Guide 5 closes the loop from multimodal bytes to business records. Next, production AI architecture zooms out—reference patterns for copilots, batch extraction fleets, multi-region gateways, and how platform teams support product squads.

📦 Production checklist

Ship when auto-approve rate is stable, override rate by confidence bucket is predictable, and zero payments bypass duplicate + math gates—not on first successful JSON dump.
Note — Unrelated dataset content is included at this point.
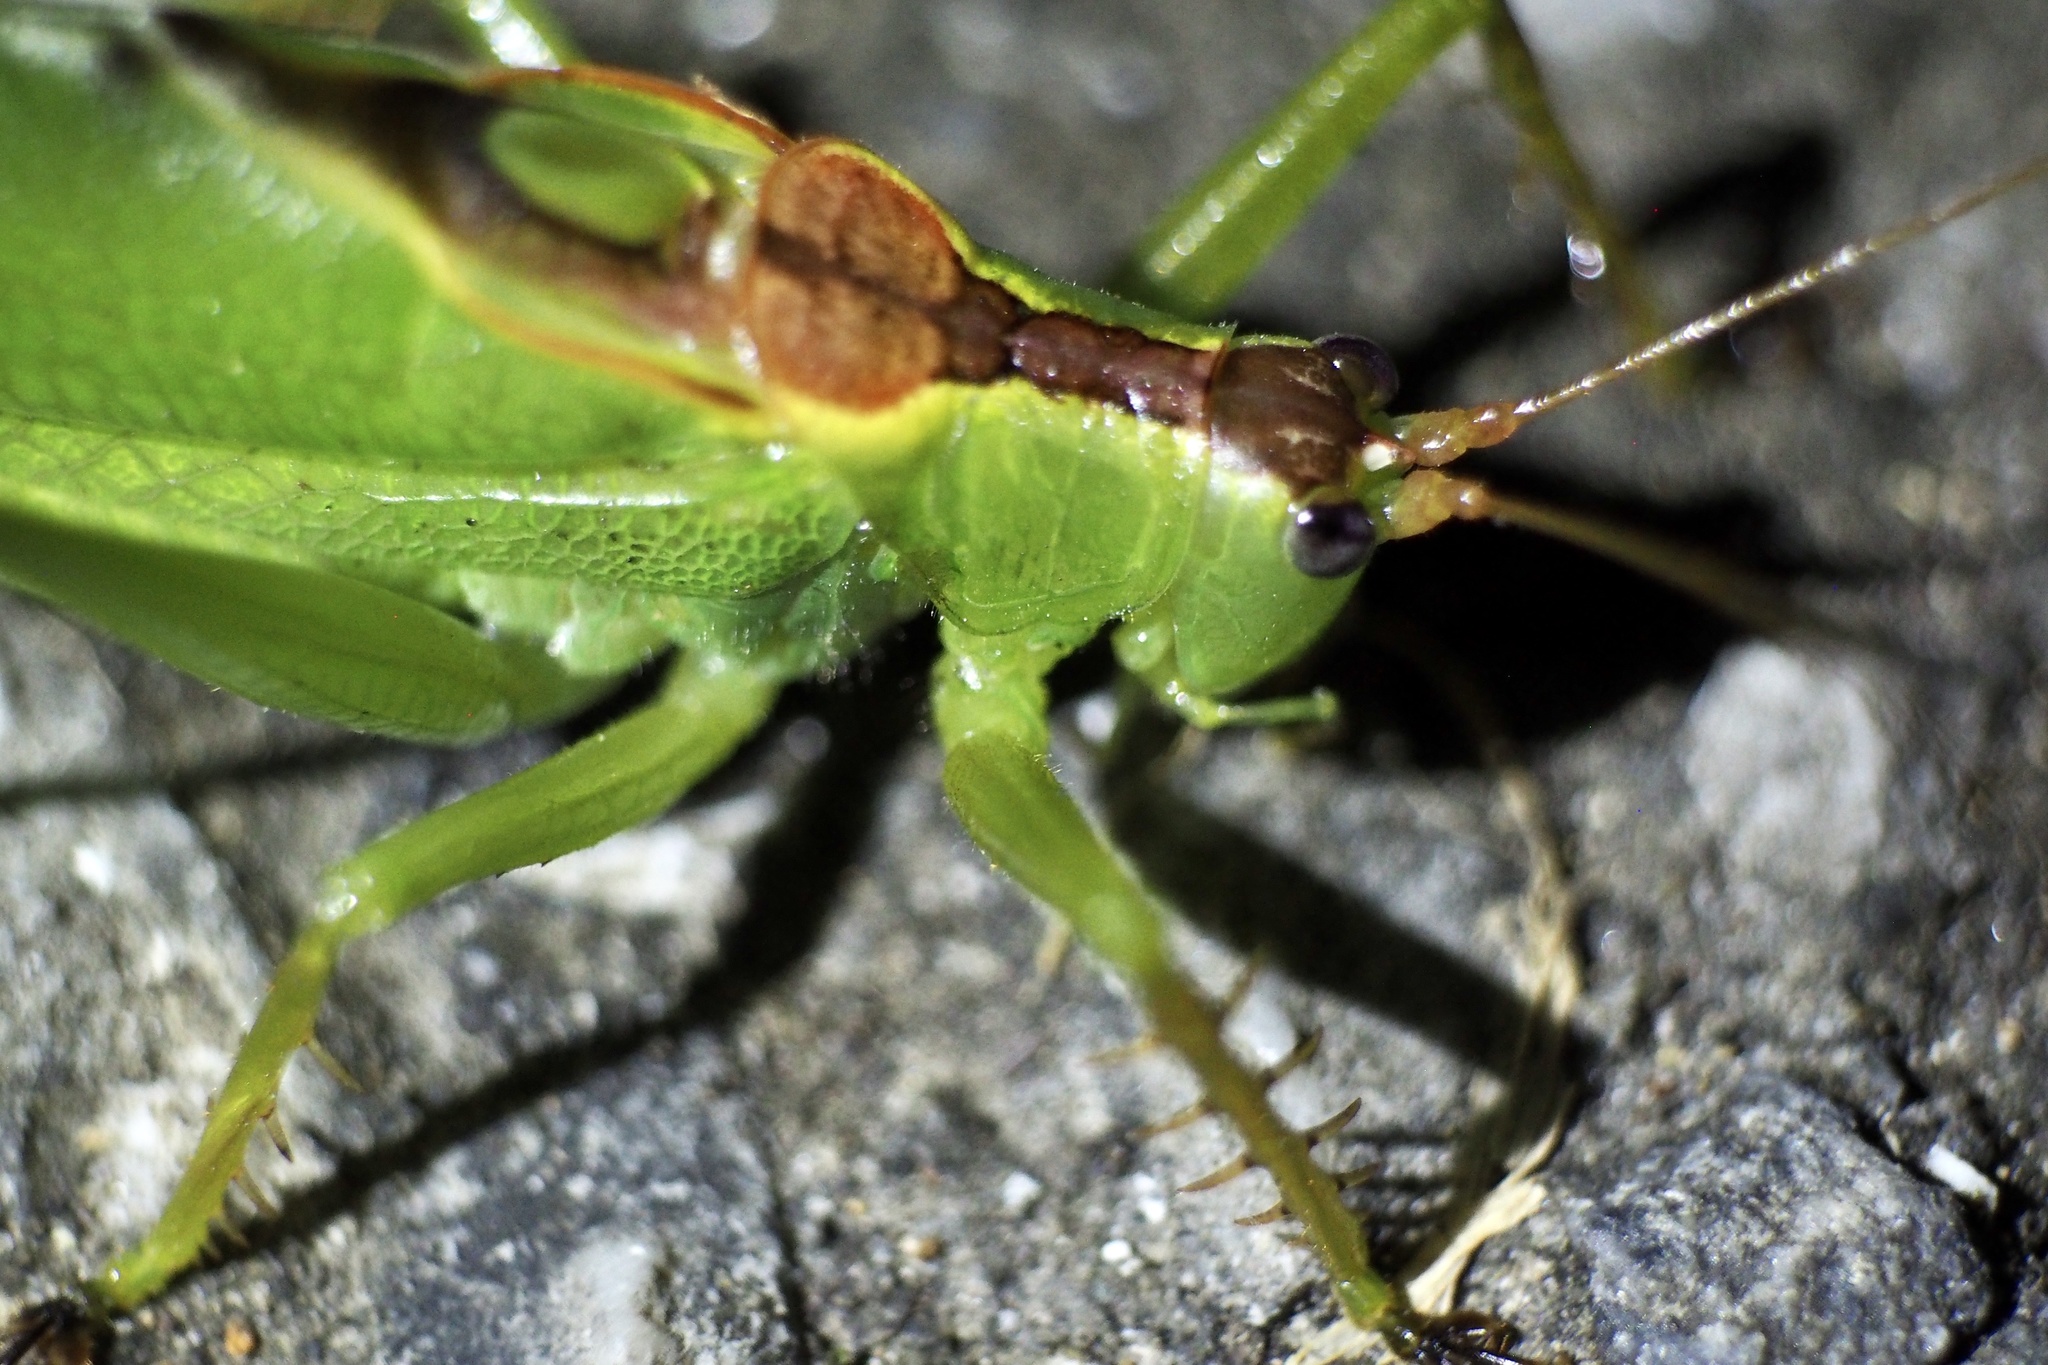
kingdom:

Track 6 path: Continue to Guide 6 — Production AI architecture or return to Shipping track home.

📦 Real World

Schema version bumps without migration scripts brick ERP integrations—treat extraction schemas like public API contracts with deprecation windows.

🔒 Security

Extracted JSON in DB is as sensitive as source PDFs—encrypt at rest, column-level RBAC, mask bank details in review UI for users without payment authority.

🎯 Interview Tip

“End-to-end invoice AI?” — Ingest tiers → classify → Pydantic extract → math + duplicate validators → confidence/HITL → approval workflow → immutable audit trail.